In making its determination of the responsibility of a prospective contractor, the contracting officer using DOL guidance and the ALCA’s advice and recommendations must ensure that the following have been considered: the nature of the labor violations (whether serious, repeated, willful, or pervasive); the number of labor violations; any mitigating circumstances; and remedial measures taken to address labor violations, including existence of and compliance with any labor compliance agreements or whether the prospective contractor is still in good faith negotiating such an agreement.
While performing the contract, a contractor must provide updates semi-annually on the existence of current labor violations and the status of any previously disclosed violations. The ALCA will monitor the appearance of any violations, and if any violations were previously disclosed, the ALCA will monitor the contractor’s progress toward compliance with labor compliance agreements. The ALCA will provide a recommendation to the contracting officer that includes the same information required in a pre-award recommendation and that the contracting officer will use to decide whether the contract will be continued, suspended, or terminated.

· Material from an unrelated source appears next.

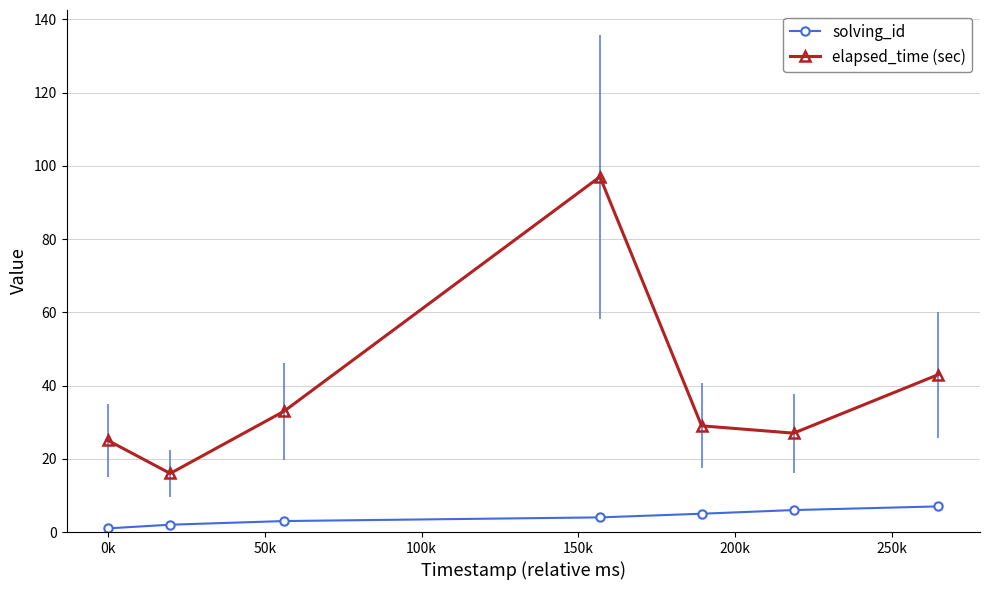

Count the solving_id values in the range 2 to 6.

5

For contracts exceeding $500,000, the Proposed Rule requires that contractors must provide a wage statement (also known as a pay stub) in every pay period to all individuals working under the contract for which the contractor is required to maintain wage records under the Fair Labor Standards Act (FLSA), Wage Rate Requirements (Construction), Service Contract Labor Standards, and equivalent state laws. Additionally, contractors on contracts exceeding $500,000 are required to provide a document to individuals treated as independent contractors informing them of that status.

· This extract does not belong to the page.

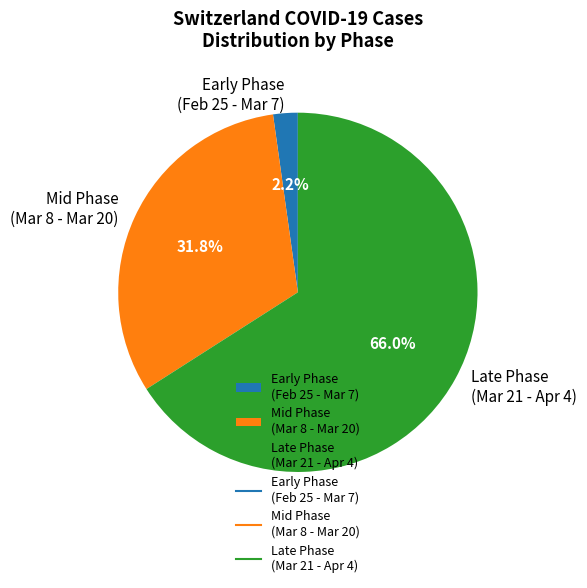

Rank the categories by value from lowest to highest.

Early Phase (Feb 25 - Mar 7), Mid Phase (Mar 8 - Mar 20), Late Phase (Mar 21 - Apr 4)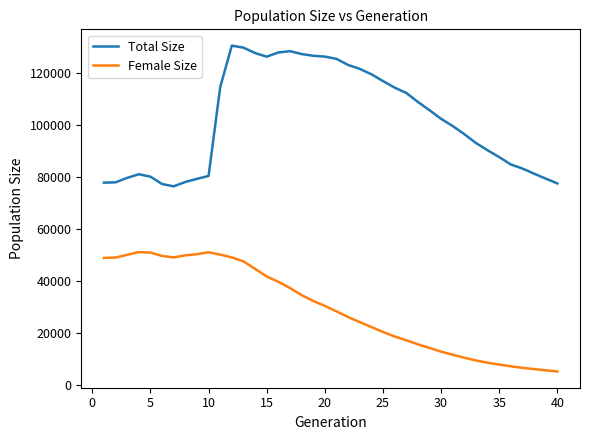

Which series has the largest total across all categories?

Total Size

Consent to Arbitration of Certain Employee Claims
The Proposed Rule implements E.O. 13673’s prohibition on mandatory pre-dispute arbitration agreements with regard to certain employment claims. Specifically, the Proposed Rule mandates, with limited exceptions, that with regard to contracts exceeding $1,000,000, contractors must agree that the decision to arbitrate claims arising under Title VII of the Civil Rights Act of 1964 or any tort related to or arising out of sexual assault or harassment can only be made with the voluntary consent of employees or independent contractors and only after those disputes arise. This requirement does not apply to employees covered by a collective bargaining agreement between the contractor and an employee labor organization or to employees or independent contractors who entered into a valid agreement to arbitrate prior to the contractor bidding on a contract that contains a clause implementing E.O. 13673’s prohibition.
Written comments on the Proposed Rule are due by July 27, 2015.